In any case, Thinking Machines is highlighting the speed at which it arrived. It took Anthropic around three years and OpenAI about five to launch its technology and start making money. According to Thinking Machines, it completed the same task in roughly nine months.
Some will question whether Inkling was trained using outputs from rival models—a technique called “distillation” that has received criticism from the industry as a whole. According to the company’s own documents, the quick answer is partially. Pre-trained Thinking Machines: Before large-scale reinforcement learning took over, Inkling claims to have generated some of its early post-training data using other open-weight models, such as Moonshot AI’s Kimi K2.5. The business is adamant that fully self-contained post-training will be used in future models.
Thinking Machines has been more cautious when it comes to costs.

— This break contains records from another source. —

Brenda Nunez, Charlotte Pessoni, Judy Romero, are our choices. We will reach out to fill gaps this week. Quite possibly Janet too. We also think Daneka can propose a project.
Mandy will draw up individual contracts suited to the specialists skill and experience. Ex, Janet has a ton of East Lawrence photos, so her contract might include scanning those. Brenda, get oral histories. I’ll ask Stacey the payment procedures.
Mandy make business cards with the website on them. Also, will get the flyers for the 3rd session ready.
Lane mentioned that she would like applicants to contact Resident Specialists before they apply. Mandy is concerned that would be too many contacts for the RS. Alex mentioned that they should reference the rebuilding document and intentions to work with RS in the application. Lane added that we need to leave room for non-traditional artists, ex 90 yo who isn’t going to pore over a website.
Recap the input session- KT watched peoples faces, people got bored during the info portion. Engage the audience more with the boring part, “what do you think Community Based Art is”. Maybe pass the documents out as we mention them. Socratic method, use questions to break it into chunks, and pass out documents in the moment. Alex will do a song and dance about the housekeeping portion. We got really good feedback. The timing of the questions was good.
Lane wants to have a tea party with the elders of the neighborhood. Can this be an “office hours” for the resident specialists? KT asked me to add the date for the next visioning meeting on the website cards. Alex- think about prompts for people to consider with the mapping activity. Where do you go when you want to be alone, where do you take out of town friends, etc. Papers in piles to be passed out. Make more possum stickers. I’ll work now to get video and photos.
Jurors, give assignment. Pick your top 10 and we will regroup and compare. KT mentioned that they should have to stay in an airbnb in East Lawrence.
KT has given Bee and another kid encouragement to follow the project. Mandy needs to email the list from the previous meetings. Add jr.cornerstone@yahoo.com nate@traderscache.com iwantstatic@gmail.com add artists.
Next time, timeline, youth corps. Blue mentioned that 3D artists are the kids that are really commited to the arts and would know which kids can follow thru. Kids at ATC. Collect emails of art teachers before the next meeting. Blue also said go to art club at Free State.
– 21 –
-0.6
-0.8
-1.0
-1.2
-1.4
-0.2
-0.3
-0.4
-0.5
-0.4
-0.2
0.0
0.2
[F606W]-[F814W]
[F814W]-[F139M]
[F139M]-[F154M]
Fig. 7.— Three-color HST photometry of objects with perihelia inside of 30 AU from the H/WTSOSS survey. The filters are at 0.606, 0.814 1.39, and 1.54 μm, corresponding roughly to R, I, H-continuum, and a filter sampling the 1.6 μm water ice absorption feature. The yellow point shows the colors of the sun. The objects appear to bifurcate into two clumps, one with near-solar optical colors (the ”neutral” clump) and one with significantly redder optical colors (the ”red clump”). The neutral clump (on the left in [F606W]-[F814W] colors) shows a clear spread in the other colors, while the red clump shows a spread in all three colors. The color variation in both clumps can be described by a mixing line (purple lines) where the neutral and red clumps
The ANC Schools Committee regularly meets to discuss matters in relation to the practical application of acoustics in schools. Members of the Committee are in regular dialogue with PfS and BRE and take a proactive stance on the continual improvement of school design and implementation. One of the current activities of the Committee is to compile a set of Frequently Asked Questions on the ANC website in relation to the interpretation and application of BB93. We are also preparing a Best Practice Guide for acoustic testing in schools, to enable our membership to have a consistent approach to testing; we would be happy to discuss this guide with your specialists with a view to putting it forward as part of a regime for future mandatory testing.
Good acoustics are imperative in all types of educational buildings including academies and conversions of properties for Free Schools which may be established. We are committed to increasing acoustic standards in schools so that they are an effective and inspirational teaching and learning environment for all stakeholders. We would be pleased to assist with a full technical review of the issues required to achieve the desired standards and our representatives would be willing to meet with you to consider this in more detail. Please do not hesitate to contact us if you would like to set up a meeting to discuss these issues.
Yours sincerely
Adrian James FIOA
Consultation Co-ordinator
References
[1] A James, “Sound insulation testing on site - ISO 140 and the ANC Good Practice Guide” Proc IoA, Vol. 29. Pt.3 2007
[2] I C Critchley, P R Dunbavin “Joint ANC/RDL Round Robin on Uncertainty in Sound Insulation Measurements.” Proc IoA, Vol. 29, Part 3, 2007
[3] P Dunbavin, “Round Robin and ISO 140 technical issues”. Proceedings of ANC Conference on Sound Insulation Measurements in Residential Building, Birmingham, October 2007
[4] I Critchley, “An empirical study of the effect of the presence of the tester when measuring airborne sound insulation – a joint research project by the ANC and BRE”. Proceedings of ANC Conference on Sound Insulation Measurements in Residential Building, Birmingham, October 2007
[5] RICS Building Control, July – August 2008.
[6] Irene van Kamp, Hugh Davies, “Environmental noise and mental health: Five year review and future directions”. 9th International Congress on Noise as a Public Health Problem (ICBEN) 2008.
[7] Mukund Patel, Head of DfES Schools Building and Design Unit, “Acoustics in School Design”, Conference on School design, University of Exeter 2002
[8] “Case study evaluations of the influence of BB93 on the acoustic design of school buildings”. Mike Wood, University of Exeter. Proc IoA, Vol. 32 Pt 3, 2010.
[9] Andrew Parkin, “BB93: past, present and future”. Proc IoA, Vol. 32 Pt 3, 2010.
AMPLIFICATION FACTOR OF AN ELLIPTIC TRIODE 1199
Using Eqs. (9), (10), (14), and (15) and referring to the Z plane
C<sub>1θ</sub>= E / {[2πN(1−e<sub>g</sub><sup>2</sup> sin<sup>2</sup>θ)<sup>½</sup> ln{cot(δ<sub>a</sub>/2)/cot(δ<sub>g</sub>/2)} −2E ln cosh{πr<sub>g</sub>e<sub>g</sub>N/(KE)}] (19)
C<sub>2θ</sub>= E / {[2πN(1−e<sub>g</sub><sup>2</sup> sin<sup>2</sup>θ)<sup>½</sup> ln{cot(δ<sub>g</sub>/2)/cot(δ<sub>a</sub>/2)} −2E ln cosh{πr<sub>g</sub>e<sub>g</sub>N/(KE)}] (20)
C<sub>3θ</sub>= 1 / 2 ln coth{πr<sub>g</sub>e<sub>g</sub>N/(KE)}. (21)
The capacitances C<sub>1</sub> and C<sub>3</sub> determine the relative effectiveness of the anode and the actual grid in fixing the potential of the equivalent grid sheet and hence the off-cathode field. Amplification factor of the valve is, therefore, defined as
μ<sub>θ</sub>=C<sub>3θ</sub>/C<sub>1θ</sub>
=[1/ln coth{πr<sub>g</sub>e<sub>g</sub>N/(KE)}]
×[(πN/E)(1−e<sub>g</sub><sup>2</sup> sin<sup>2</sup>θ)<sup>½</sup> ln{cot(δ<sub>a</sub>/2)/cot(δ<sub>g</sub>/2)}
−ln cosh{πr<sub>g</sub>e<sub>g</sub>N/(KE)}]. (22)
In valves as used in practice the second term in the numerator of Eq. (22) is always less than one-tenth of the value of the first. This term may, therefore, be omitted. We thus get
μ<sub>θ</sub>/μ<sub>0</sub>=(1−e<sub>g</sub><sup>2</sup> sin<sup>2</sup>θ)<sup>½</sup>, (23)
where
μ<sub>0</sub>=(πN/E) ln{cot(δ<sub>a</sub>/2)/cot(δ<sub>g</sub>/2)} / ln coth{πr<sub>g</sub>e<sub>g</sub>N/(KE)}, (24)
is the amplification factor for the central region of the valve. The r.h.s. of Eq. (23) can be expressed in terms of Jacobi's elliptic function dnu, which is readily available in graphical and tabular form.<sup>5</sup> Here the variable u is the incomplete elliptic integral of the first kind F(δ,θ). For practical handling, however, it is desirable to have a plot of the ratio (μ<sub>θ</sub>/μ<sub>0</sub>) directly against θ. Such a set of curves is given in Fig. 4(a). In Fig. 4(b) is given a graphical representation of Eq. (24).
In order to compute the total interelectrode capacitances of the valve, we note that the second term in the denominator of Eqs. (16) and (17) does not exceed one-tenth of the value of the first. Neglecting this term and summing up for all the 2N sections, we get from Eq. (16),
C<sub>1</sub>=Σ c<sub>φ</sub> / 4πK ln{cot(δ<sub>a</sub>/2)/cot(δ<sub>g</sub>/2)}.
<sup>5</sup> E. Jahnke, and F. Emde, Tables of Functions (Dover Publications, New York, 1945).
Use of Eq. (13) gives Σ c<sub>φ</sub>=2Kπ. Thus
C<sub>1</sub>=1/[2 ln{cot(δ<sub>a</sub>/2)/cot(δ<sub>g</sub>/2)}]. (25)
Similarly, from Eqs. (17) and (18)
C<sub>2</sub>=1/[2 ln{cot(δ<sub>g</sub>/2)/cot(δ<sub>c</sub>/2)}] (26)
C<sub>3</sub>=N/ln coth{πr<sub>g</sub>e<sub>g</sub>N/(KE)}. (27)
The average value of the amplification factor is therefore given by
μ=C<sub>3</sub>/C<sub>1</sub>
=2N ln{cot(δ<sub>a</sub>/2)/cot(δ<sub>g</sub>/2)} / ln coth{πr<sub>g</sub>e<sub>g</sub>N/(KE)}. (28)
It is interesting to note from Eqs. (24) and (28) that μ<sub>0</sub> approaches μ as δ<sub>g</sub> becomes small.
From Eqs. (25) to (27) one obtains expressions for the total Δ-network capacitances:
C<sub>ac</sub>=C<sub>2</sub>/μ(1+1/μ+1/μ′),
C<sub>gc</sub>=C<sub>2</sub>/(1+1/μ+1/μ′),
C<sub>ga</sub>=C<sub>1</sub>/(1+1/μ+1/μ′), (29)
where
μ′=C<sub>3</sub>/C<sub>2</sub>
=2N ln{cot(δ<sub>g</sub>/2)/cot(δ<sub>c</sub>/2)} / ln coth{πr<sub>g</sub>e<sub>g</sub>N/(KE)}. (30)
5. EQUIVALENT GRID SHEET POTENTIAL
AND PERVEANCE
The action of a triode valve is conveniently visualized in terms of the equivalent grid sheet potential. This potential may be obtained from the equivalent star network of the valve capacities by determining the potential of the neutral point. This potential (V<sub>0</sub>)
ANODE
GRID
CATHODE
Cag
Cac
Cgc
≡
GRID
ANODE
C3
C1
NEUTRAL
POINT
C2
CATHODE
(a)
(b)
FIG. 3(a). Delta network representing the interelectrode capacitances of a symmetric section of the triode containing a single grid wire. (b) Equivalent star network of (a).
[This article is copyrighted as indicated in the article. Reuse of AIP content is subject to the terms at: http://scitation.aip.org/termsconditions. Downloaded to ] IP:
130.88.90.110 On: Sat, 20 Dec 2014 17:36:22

It partnered with Nvidia in March to deploy a gigawatt of Vera Rubin processing capacity and trained Inkling exclusively on Nvidia’s GB300 NVL72 systems, but it hasn’t said how it intends to pay for those expenses, and by most accounts, income hasn’t been a top priority. (A $50 billion financing round was reportedly in the works last November, but by January it had stalled; the business has refused to discuss its funding situation since.)
A related concern is whether Thinking Machines will ever spend as much as OpenAI or Anthropic, or if its efficiency-driven strategy would make the economics different. In other words, unlike the metered access that OpenAI and Anthropic offer, once weights are made public, anyone who downloads them is not required to pay Thinking Machines to run them, so the company’s bet may be less that it will eventually spend like its bigger rivals than that it won’t need to at all. The company’s income must come from training, fine-tuning, and now a portion of the hosting ecology that surrounds Tinker, not from the model itself.
At least the headcount appears more stable. After a wave of departures earlier this year, including two co-founders who left for OpenAI in January, Thinking Machines now employs about 200 people.
For its part, Thinking Machines doesn’t appear to be as keen on showcasing specific actions as a large portion of the industry. An insider claims that the company’s culture intentionally prioritizes consistency above dependence on any one individual. It makes sense: if they were never elevated in the first place, switching teams is less of a setback. Given how much of its own history is still linked to the name of its now-famous co-founder, whether or not she intended it, it’s also a surprising thing for a firm to insist on.